云舒寒知道他想知道什么,索性不瞒了,把昨晚陆辰做噩梦的事大致说了说,语气很淡定,“我只是单纯想知道原因,就这样。”
“唔!做噩梦?”姜泓失笑,他和陆辰认识这么久,曾经还共睡一个帐篷,也没见他做过噩梦。他别有深意地盯着云舒寒,笑意渐深,“我和文子你不想了解下?”
“文鸣?”她不清楚他在给她下套,迟疑了一下,“他挺维护陆辰的。”
“老大对他有恩,他说要铭记一辈子,用现在流行的网络词就是,死忠粉,迷得不要不要的。”
云舒寒被他的说法逗笑,“你呢?你是个什么样的人?”
姜泓见“鱼”上钩,向她靠拢两步,手从额前划过后脑勺,头微微扬起,摆了个很帅的姿势,“在下不才,自诩为风流倜傥、幽默开朗、人见人爱花见花开的美男子。”
“哈哈哈……”云舒寒捂着肚子笑不停,顺着他的话调侃他,“风流?看来是个情场高手!”
“啊啊啊,不是啊!姜泓搓着手,笑得局促,“我跟电视里学的,哈哈哈,忘了改词。”
两人说笑了一阵,就要道别时,云舒寒喊住了他,犹犹豫豫地说了从陆辰住院起她就有的想法,“你说我能不能替陆辰驻守2号观测点?”
“能啊!”姜泓大喜过望,“你跟老大学了这么久,怎么个流程,怎么个观察法,都会吧?”
她点点头,“就是设备还不太熟练。

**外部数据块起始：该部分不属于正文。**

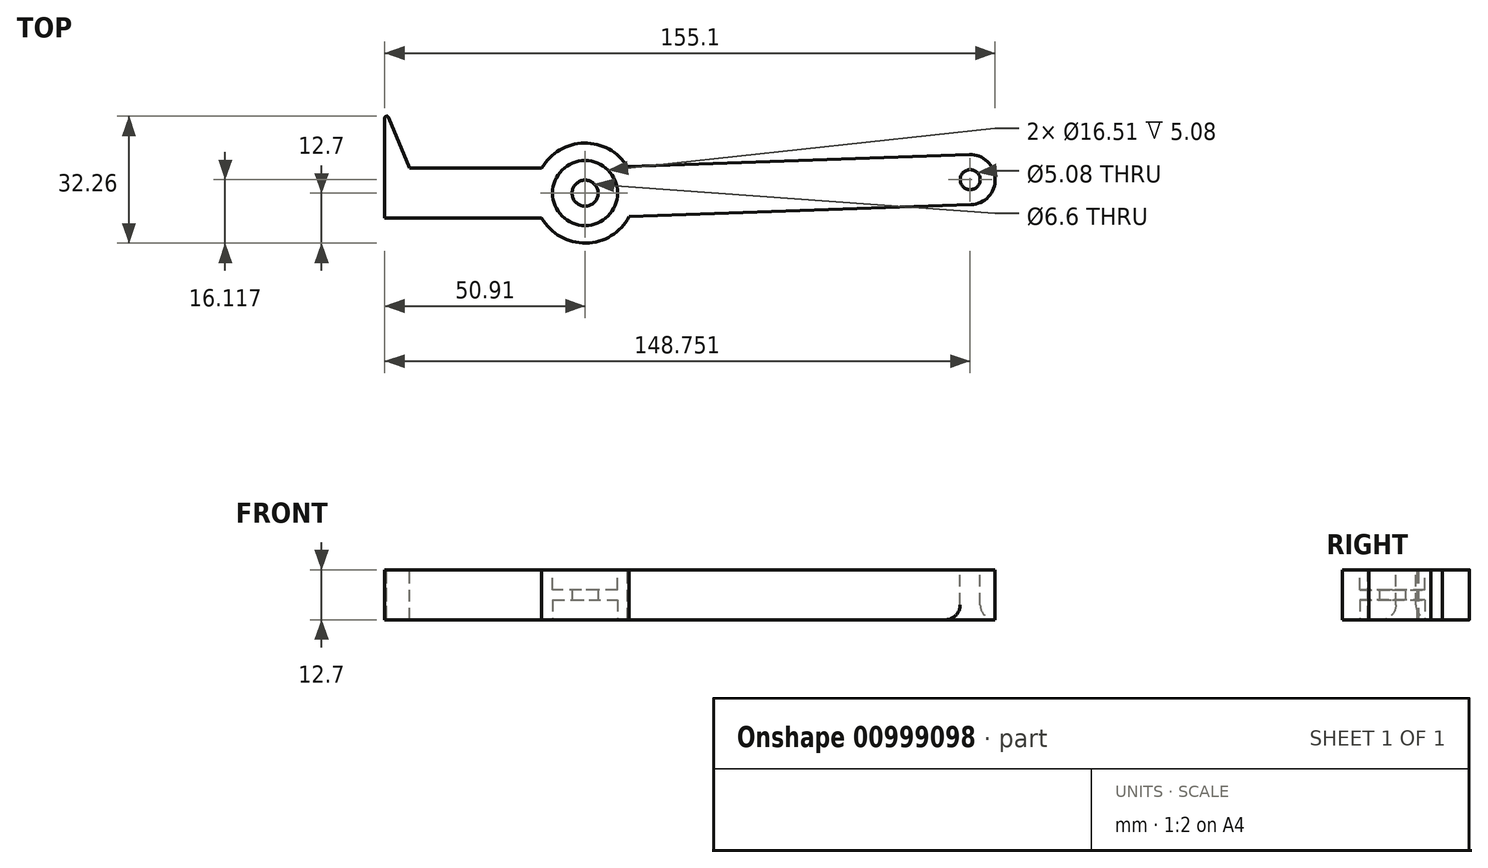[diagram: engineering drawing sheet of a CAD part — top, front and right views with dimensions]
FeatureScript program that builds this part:
annotation { "Feature Type Name" : "Feature", "Feature Type Description" : "" }
export const myFeature = defineFeature(function(context is Context, id is Id, definition is map)
    precondition{}
    {
        {
            var Q0;
            Q0=qCreatedBy(makeId("Top.planeOp"),FACE);
            var sketch = newSketch(context, id + "F0", { "sketchPlane" : qUnion([Q0])});
            skLineSegment(sketch, "E0.bottom", {"start": v(-50.91, 6.35) * mm, "end": v(-0.11, 6.35) * mm});
            skLineSegment(sketch, "E0.top", {"start": v(-50.91, -6.35) * mm, "end": v(0.11, -6.35) * mm});
            skLineSegment(sketch, "E0.left", {"start": v(-50.91, 6.35) * mm, "end": v(-50.91, -6.35) * mm});
            skLineSegment(sketch, "E1", {"start": v(0, 0) * mm, "end": v(-50.91, 0) * mm, "construction": true});
            skCircle(sketch, "E2", {"center": v(0, 0) * mm, "radius": 5.08 * mm, "construction": true});
            skLineSegment(sketch, "E3", {"start": v(0.11, -6.35) * mm, "end": v(104.4, -2.7) * mm});
            skLineSegment(sketch, "E4", {"start": v(104.4, -2.7) * mm, "end": v(103.97, 9.98) * mm});
            skLineSegment(sketch, "E5", {"start": v(103.97, 9.98) * mm, "end": v(-0.11, 6.35) * mm});
            skLineSegment(sketch, "E6", {"start": v(0.11, -6.35) * mm, "end": v(0, 0) * mm, "construction": true});
            skLineSegment(sketch, "E7", {"start": v(-0.11, 6.35) * mm, "end": v(0, 0) * mm, "construction": true});
            skSolve(sketch);
        }
        {
            var Q0;
            Q0 = qSketchRegion(id + "F0", true);
            extrude(context, id + "F1", {"entities" : qUnion([Q0]), "depth" : 12.7 * mm, "offsetDistance" : 25.4 * mm});
        }
        {
            var Q0;
            Q0=makeQuery(id+"F1.opExtrude","CAP_FACE",FACE,{"disambiguationData":[OSD([sQuery(id+"F0.wireOp",EDGE,"E0.bottom"),sQuery(id+"F0.wireOp",EDGE,"E0.top"),sQuery(id+"F0.wireOp",EDGE,"E0.left"),sQuery(id+"F0.wireOp",EDGE,"E0.right"),sQuery(id+"F0.wireOp",EDGE,"E2")])],"isStart":false});
            var sketch = newSketch(context, id + "F2", { "sketchPlane" : qUnion([Q0])});
            skLineSegment(sketch, "E8", {"start": v(-50.91, 6.35) * mm, "end": v(-50.91, 21.59) * mm});
            skLineSegment(sketch, "E9", {"start": v(-50.91, 21.59) * mm, "end": v(-44.56, 6.35) * mm});
            skLineSegment(sketch, "E10", {"start": v(-44.56, 6.35) * mm, "end": v(-50.91, 6.35) * mm});
            skSolve(sketch);
        }
        {
            var Q0;
            Q0 = qSketchRegion(id + "F2", true);
            var Q1;
            Q1=makeQuery(id+"F1.opExtrude","CAP_FACE",FACE,{"disambiguationData":[OSD([sQuery(id+"F0.wireOp",EDGE,"E0.bottom"),sQuery(id+"F0.wireOp",EDGE,"E0.top"),sQuery(id+"F0.wireOp",EDGE,"E0.left"),sQuery(id+"F0.wireOp",EDGE,"E0.right"),sQuery(id+"F0.wireOp",EDGE,"E2")])],"isStart":true});
            extrude(context, id + "F3", {"entities" : qUnion([Q0]), "operationType" : NewBodyOperationType.ADD, "endBound" : BoundingType.UP_TO_SURFACE, "oppositeDirection" : true, "depth" : 25.4 * mm, "endBoundEntityFace" : qUnion([Q1]), "offsetDistance" : 25.4 * mm});
        }
        {
            var Q0;
            Q0=makeQuery(id+"F3.boolean.opBoolean","MERGE",FACE,{"derivedFrom":[makeQuery(id+"F1.opExtrude","CAP_FACE",FACE,{"disambiguationData":[OSD([sQuery(id+"F0.wireOp",EDGE,"E0.bottom"),sQuery(id+"F0.wireOp",EDGE,"E0.top"),sQuery(id+"F0.wireOp",EDGE,"E0.left"),sQuery(id+"F0.wireOp",EDGE,"E2"),sQuery(id+"F0.wireOp",EDGE,"E3"),sQuery(id+"F0.wireOp",EDGE,"E4"),sQuery(id+"F0.wireOp",EDGE,"E5")])],"isStart":false}),makeQuery(id+"F3.opExtrude","CAP_FACE",FACE,{"disambiguationData":[OSD([sQuery(id+"F2.wireOp",EDGE,"E8"),sQuery(id+"F2.wireOp",EDGE,"E9"),sQuery(id+"F2.wireOp",EDGE,"E10")])],"isStart":true})]});
            var sketch = newSketch(context, id + "F4", { "sketchPlane" : qUnion([Q0])});
            skCircle(sketch, "E11", {"center": v(97.84, 3.42) * mm, "radius": 2.54 * mm});
            skLineSegment(sketch, "E12", {"start": v(97.84, 3.42) * mm, "end": v(97.62, 9.76) * mm, "construction": true});
            skLineSegment(sketch, "E13", {"start": v(97.84, 3.42) * mm, "end": v(98.06, -2.93) * mm, "construction": true});
            skSolve(sketch);
        }
        {
            var Q0;
            Q0 = qSketchRegion(id + "F4", true);
            extrude(context, id + "F5", {"entities" : qUnion([Q0]), "operationType" : NewBodyOperationType.REMOVE, "endBound" : BoundingType.THROUGH_ALL, "oppositeDirection" : true, "depth" : 25.4 * mm, "offsetDistance" : 25.4 * mm});
        }
        {
            var Q0;
            Q0=makeQuery(id+"F1.opExtrude","SWEPT_EDGE",EDGE,{"disambiguationData":[OSD([sQuery(id+"F0.wireOp",EDGE,"E4"),sQuery(id+"F0.wireOp",EDGE,"E5")])]});
            var Q1;
            Q1=makeQuery(id+"F1.opExtrude","SWEPT_EDGE",EDGE,{"disambiguationData":[OSD([sQuery(id+"F0.wireOp",EDGE,"E3"),sQuery(id+"F0.wireOp",EDGE,"E4")])]});
            fillet(context, id + "F6", {"entities" : qUnion([Q0, Q1]), "radius" : 6.35 * mm, "tangentPropagation" : true, "allowEdgeOverflow" : false});
        }
        {
            var Q0;
            Q0=makeQuery(id+"F1.opExtrude","SWEPT_EDGE",EDGE,{"disambiguationData":[OSD([sQuery(id+"F0.wireOp",EDGE,"E0.top"),sQuery(id+"F0.wireOp",EDGE,"E3")])]});
            fillet(context, id + "F7", {"entities" : qUnion([Q0]), "radius" : 12.7 * mm, "tangentPropagation" : true, "allowEdgeOverflow" : false});
        }
        {
            var Q0;
            Q0=makeQuery(id+"F3.boolean.opBoolean","MERGE",FACE,{"derivedFrom":[makeQuery(id+"F1.opExtrude","CAP_FACE",FACE,{"disambiguationData":[OSD([sQuery(id+"F0.wireOp",EDGE,"E0.bottom"),sQuery(id+"F0.wireOp",EDGE,"E0.top"),sQuery(id+"F0.wireOp",EDGE,"E0.left"),sQuery(id+"F0.wireOp",EDGE,"E2"),sQuery(id+"F0.wireOp",EDGE,"E3"),sQuery(id+"F0.wireOp",EDGE,"E4"),sQuery(id+"F0.wireOp",EDGE,"E5")])],"isStart":false}),makeQuery(id+"F3.opExtrude","CAP_FACE",FACE,{"disambiguationData":[OSD([sQuery(id+"F2.wireOp",EDGE,"E8"),sQuery(id+"F2.wireOp",EDGE,"E9"),sQuery(id+"F2.wireOp",EDGE,"E10")])],"isStart":true})]});
            var sketch = newSketch(context, id + "F8", { "sketchPlane" : qUnion([Q0])});
            skCircle(sketch, "E14", {"center": v(0, 0) * mm, "radius": 12.7 * mm});
            skSolve(sketch);
        }
        {
            var Q0;
            Q0 = qSketchRegion(id + "F8", true);
            var Q1;
            Q1=makeQuery(id+"F3.boolean.opBoolean","MERGE",FACE,{"derivedFrom":[makeQuery(id+"F1.opExtrude","CAP_FACE",FACE,{"disambiguationData":[OSD([sQuery(id+"F0.wireOp",EDGE,"E0.bottom"),sQuery(id+"F0.wireOp",EDGE,"E0.top"),sQuery(id+"F0.wireOp",EDGE,"E0.left"),sQuery(id+"F0.wireOp",EDGE,"E2"),sQuery(id+"F0.wireOp",EDGE,"E3"),sQuery(id+"F0.wireOp",EDGE,"E4"),sQuery(id+"F0.wireOp",EDGE,"E5")])],"isStart":true}),makeQuery(id+"F3.opExtrude","CAP_FACE",FACE,{"disambiguationData":[OSD([sQuery(id+"F2.wireOp",EDGE,"E8"),sQuery(id+"F2.wireOp",EDGE,"E9"),sQuery(id+"F2.wireOp",EDGE,"E10")])],"isStart":false})]});
            extrude(context, id + "F9", {"entities" : qUnion([Q0]), "operationType" : NewBodyOperationType.ADD, "endBound" : BoundingType.UP_TO_SURFACE, "oppositeDirection" : true, "depth" : 25.4 * mm, "endBoundEntityFace" : qUnion([Q1]), "offsetDistance" : 25.4 * mm});
        }
        {
            var Q0;
            Q0=makeQuery(id+"F9.boolean.opBoolean","MERGE",FACE,{"derivedFrom":[makeQuery(id+"F3.boolean.opBoolean","MERGE",FACE,{"derivedFrom":[makeQuery(id+"F1.opExtrude","CAP_FACE",FACE,{"disambiguationData":[OSD([sQuery(id+"F0.wireOp",EDGE,"E0.bottom"),sQuery(id+"F0.wireOp",EDGE,"E0.top"),sQuery(id+"F0.wireOp",EDGE,"E0.left"),sQuery(id+"F0.wireOp",EDGE,"E2"),sQuery(id+"F0.wireOp",EDGE,"E3"),sQuery(id+"F0.wireOp",EDGE,"E4"),sQuery(id+"F0.wireOp",EDGE,"E5")])],"isStart":true}),makeQuery(id+"F3.opExtrude","CAP_FACE",FACE,{"disambiguationData":[OSD([sQuery(id+"F2.wireOp",EDGE,"E8"),sQuery(id+"F2.wireOp",EDGE,"E9"),sQuery(id+"F2.wireOp",EDGE,"E10")])],"isStart":false})]}),makeQuery(id+"F9.opExtrude","CAP_FACE",FACE,{"disambiguationData":[OSD([sQuery(id+"F8.wireOp",EDGE,"d8a4dec7-a91a-4df0-a0c1-9e269386a2b0"),sQuery(id+"F8.wireOp",EDGE,"xE5WhkZk-Re9x-Y3ce-ES6c-HCC58elwfYPf"),sQuery(id+"F8.wireOp",EDGE,"dOoWU5O4-qePF-9RIY-oP5g-ppaTESg4B05Y")])],"isStart":false})]});
            var sketch = newSketch(context, id + "F10", { "sketchPlane" : qUnion([Q0])});
            skCircle(sketch, "E15", {"center": v(0, 0) * mm, "radius": 8.26 * mm});
            skSolve(sketch);
        }
        {
            var Q0;
            Q0 = qSketchRegion(id + "F10", true);
            extrude(context, id + "F11", {"entities" : qUnion([Q0]), "operationType" : NewBodyOperationType.REMOVE, "oppositeDirection" : true, "depth" : 5.08 * mm, "offsetDistance" : 25.4 * mm});
        }
        {
            var Q0;
            Q0=makeQuery(id+"F9.boolean.opBoolean","MERGE",FACE,{"derivedFrom":[makeQuery(id+"F3.boolean.opBoolean","MERGE",FACE,{"derivedFrom":[makeQuery(id+"F1.opExtrude","CAP_FACE",FACE,{"disambiguationData":[OSD([sQuery(id+"F0.wireOp",EDGE,"E0.bottom"),sQuery(id+"F0.wireOp",EDGE,"E0.top"),sQuery(id+"F0.wireOp",EDGE,"E0.left"),sQuery(id+"F0.wireOp",EDGE,"E2"),sQuery(id+"F0.wireOp",EDGE,"E3"),sQuery(id+"F0.wireOp",EDGE,"E4"),sQuery(id+"F0.wireOp",EDGE,"E5")])],"isStart":false}),makeQuery(id+"F3.opExtrude","CAP_FACE",FACE,{"disambiguationData":[OSD([sQuery(id+"F2.wireOp",EDGE,"E8"),sQuery(id+"F2.wireOp",EDGE,"E9"),sQuery(id+"F2.wireOp",EDGE,"E10")])],"isStart":true})]}),makeQuery(id+"F9.opExtrude","CAP_FACE",FACE,{"disambiguationData":[OSD([sQuery(id+"F8.wireOp",EDGE,"d8a4dec7-a91a-4df0-a0c1-9e269386a2b0"),sQuery(id+"F8.wireOp",EDGE,"xE5WhkZk-Re9x-Y3ce-ES6c-HCC58elwfYPf"),sQuery(id+"F8.wireOp",EDGE,"dOoWU5O4-qePF-9RIY-oP5g-ppaTESg4B05Y")])],"isStart":true})]});
            var sketch = newSketch(context, id + "F12", { "sketchPlane" : qUnion([Q0])});
            skCircle(sketch, "E16", {"center": v(0, 0) * mm, "radius": 8.26 * mm});
            skSolve(sketch);
        }
        {
            var Q0;
            Q0 = qSketchRegion(id + "F12", true);
            extrude(context, id + "F13", {"entities" : qUnion([Q0]), "operationType" : NewBodyOperationType.REMOVE, "oppositeDirection" : true, "depth" : 5.08 * mm, "offsetDistance" : 25.4 * mm});
        }
        {
            var Q0;
            Q0=makeQuery(id+"F3.opExtrude","SWEPT_EDGE",EDGE,{"disambiguationData":[OSD([sQuery(id+"F2.wireOp",EDGE,"E8"),sQuery(id+"F2.wireOp",EDGE,"E9")])]});
            fillet(context, id + "F14", {"entities" : qUnion([Q0]), "radius" : 0.5 * mm, "tangentPropagation" : true, "allowEdgeOverflow" : false});
        }
        {
            var Q0;
            Q0=makeQuery(id+"F9.boolean.opBoolean","MERGE",FACE,{"derivedFrom":[makeQuery(id+"F3.boolean.opBoolean","MERGE",FACE,{"derivedFrom":[makeQuery(id+"F1.opExtrude","CAP_FACE",FACE,{"disambiguationData":[OSD([sQuery(id+"F0.wireOp",EDGE,"E0.bottom"),sQuery(id+"F0.wireOp",EDGE,"E0.top"),sQuery(id+"F0.wireOp",EDGE,"E0.left"),sQuery(id+"F0.wireOp",EDGE,"E2"),sQuery(id+"F0.wireOp",EDGE,"E3"),sQuery(id+"F0.wireOp",EDGE,"E4"),sQuery(id+"F0.wireOp",EDGE,"E5")])],"isStart":false}),makeQuery(id+"F3.opExtrude","CAP_FACE",FACE,{"disambiguationData":[OSD([sQuery(id+"F2.wireOp",EDGE,"E8"),sQuery(id+"F2.wireOp",EDGE,"E9"),sQuery(id+"F2.wireOp",EDGE,"E10")])],"isStart":true})]}),makeQuery(id+"F9.opExtrude","CAP_FACE",FACE,{"disambiguationData":[OSD([sQuery(id+"F8.wireOp",EDGE,"d8a4dec7-a91a-4df0-a0c1-9e269386a2b0"),sQuery(id+"F8.wireOp",EDGE,"xE5WhkZk-Re9x-Y3ce-ES6c-HCC58elwfYPf"),sQuery(id+"F8.wireOp",EDGE,"dOoWU5O4-qePF-9RIY-oP5g-ppaTESg4B05Y")])],"isStart":true})]});
            var sketch = newSketch(context, id + "F15", { "sketchPlane" : qUnion([Q0])});
            skLineSegment(sketch, "E17", {"start": v(-50.53, 19.54) * mm, "end": v(-50.4, 19.05) * mm, "construction": true});
            skLineSegment(sketch, "E18", {"start": v(-50.53, 19.54) * mm, "end": v(-50.48, 19.55) * mm});
            skLineSegment(sketch, "E19", {"start": v(-50.48, 19.55) * mm, "end": v(-50.4, 19.05) * mm, "construction": true});
            skLineSegment(sketch, "E20", {"start": v(-50.4, 19.05) * mm, "end": v(-50.5, 19.55) * mm, "construction": true});
            skLineSegment(sketch, "E21", {"start": v(-49.93, 19.25) * mm, "end": v(-50.91, 19.05) * mm, "construction": true});
            skLineSegment(sketch, "E22", {"start": v(-50.48, 19.55) * mm, "end": v(-50.5, 19.5) * mm});
            skLineSegment(sketch, "E23", {"start": v(-50.5, 19.5) * mm, "end": v(-50.53, 19.54) * mm});
            skSolve(sketch);
        }
        {
            var Q0;
            Q0 = qSketchRegion(id + "F15", true);
            extrude(context, id + "F16", {"entities" : qUnion([Q0]), "operationType" : NewBodyOperationType.REMOVE, "endBound" : BoundingType.THROUGH_ALL, "oppositeDirection" : true, "depth" : 25.4 * mm, "offsetDistance" : 25.4 * mm});
        }
        {
            var Q0;
            Q0=makeQuery(id+"F11.boolean.opBoolean","COPY",FACE,{"derivedFrom":makeQuery(id+"F11.opExtrude","CAP_FACE",FACE,{"disambiguationData":[OSD([sQuery(id+"F10.wireOp",EDGE,"E15")])],"isStart":false})});
            var sketch = newSketch(context, id + "F17", { "sketchPlane" : qUnion([Q0])});
            skCircle(sketch, "E24", {"center": v(0, 0) * mm, "radius": 3.3 * mm});
            skSolve(sketch);
        }
        {
            var Q0;
            Q0 = qSketchRegion(id + "F17", true);
            extrude(context, id + "F18", {"entities" : qUnion([Q0]), "operationType" : NewBodyOperationType.REMOVE, "endBound" : BoundingType.THROUGH_ALL, "oppositeDirection" : true, "depth" : 25.4 * mm, "offsetDistance" : 25.4 * mm});
        }
        {
            var Q0;
            Q0=makeQuery(id+"F5.boolean.opBoolean","COPY",EDGE,{"derivedFrom":makeQuery(id+"F5.opExtrude","CAP_EDGE",EDGE,{"disambiguationData":[OSD([sQuery(id+"F4.wireOp",EDGE,"E11")])],"isStart":true})});
            var Q1;
            Q1=makeQuery(id+"F5.boolean.opBoolean","INTERSECT",EDGE,{"derivedFrom":[makeQuery(id+"F3.boolean.opBoolean","MERGE",FACE,{"derivedFrom":[makeQuery(id+"F1.opExtrude","CAP_FACE",FACE,{"disambiguationData":[OSD([sQuery(id+"F0.wireOp",EDGE,"E0.bottom"),sQuery(id+"F0.wireOp",EDGE,"E0.top"),sQuery(id+"F0.wireOp",EDGE,"E0.left"),sQuery(id+"F0.wireOp",EDGE,"E3"),sQuery(id+"F0.wireOp",EDGE,"E4"),sQuery(id+"F0.wireOp",EDGE,"E5")])],"isStart":true}),makeQuery(id+"F3.opExtrude","CAP_FACE",FACE,{"disambiguationData":[OSD([sQuery(id+"F2.wireOp",EDGE,"E8"),sQuery(id+"F2.wireOp",EDGE,"E9"),sQuery(id+"F2.wireOp",EDGE,"E10")])],"isStart":false})]}),makeQuery(id+"F5.opExtrude","SWEPT_FACE",FACE,{"disambiguationData":[OSD([sQuery(id+"F4.wireOp",EDGE,"E11")])]})]});
            fillet(context, id + "F19", {"entities" : qUnion([Q0, Q1]), "radius" : 3.8 * mm, "tangentPropagation" : true, "allowEdgeOverflow" : false});
        }
    });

”
“这不是问题。”他笑着拍了拍胸脯,显出一副“这事包我身上”的豪爽气,“你主要是没机会上手,多试几遍就会了,我教你!”
被他一鼓励,她信心大增,想了想,又说,“我还怕做不好,耽误你们工作。”
“这你就多虑了!”他上前两步,表情认真、态度诚恳,慢条斯理说,“你想想,要没有你,我们两个人三个点轮流跑,不是更耽误工作?就算你啥都不会,帮我们盯着也好,更何况你还熟悉这块。目前这情况,没有谁比你更合适了!”
云舒寒颔首微笑。
姜泓眼巴巴看着她,笑得心里乐开了花。
两人商定后,又折返回病房。
陆辰得知云舒寒要替他工作时,心里“咯噔”一下。他看了看表情忐忑却又跃跃欲试的云舒寒,又看了看掩饰不住喜悦的姜泓,深吸口气,视线再次回落到云舒寒身上,语气严肃且凉,“这是你自己的想法?”
“当然。是我向姜泓提的,他觉得可行,他还能帮我。”云舒寒努力地争取这次机会。
陆辰冷冷地看了眼姜泓,刚才还笑意满满的他,此时突然严肃起来,收住下巴直视前方,像士兵等候训令一般。
陆辰不好戳破,心里琢磨着,经历过挫败的云舒寒重拾对工作的信心,他不能拒绝。更何况她主动提出,无论做得好与坏,都是他曾刻意鼓励她所想要看到的结果。
而她之所以主动帮他,还有个原因,就是想偿还他救命之恩,他懂。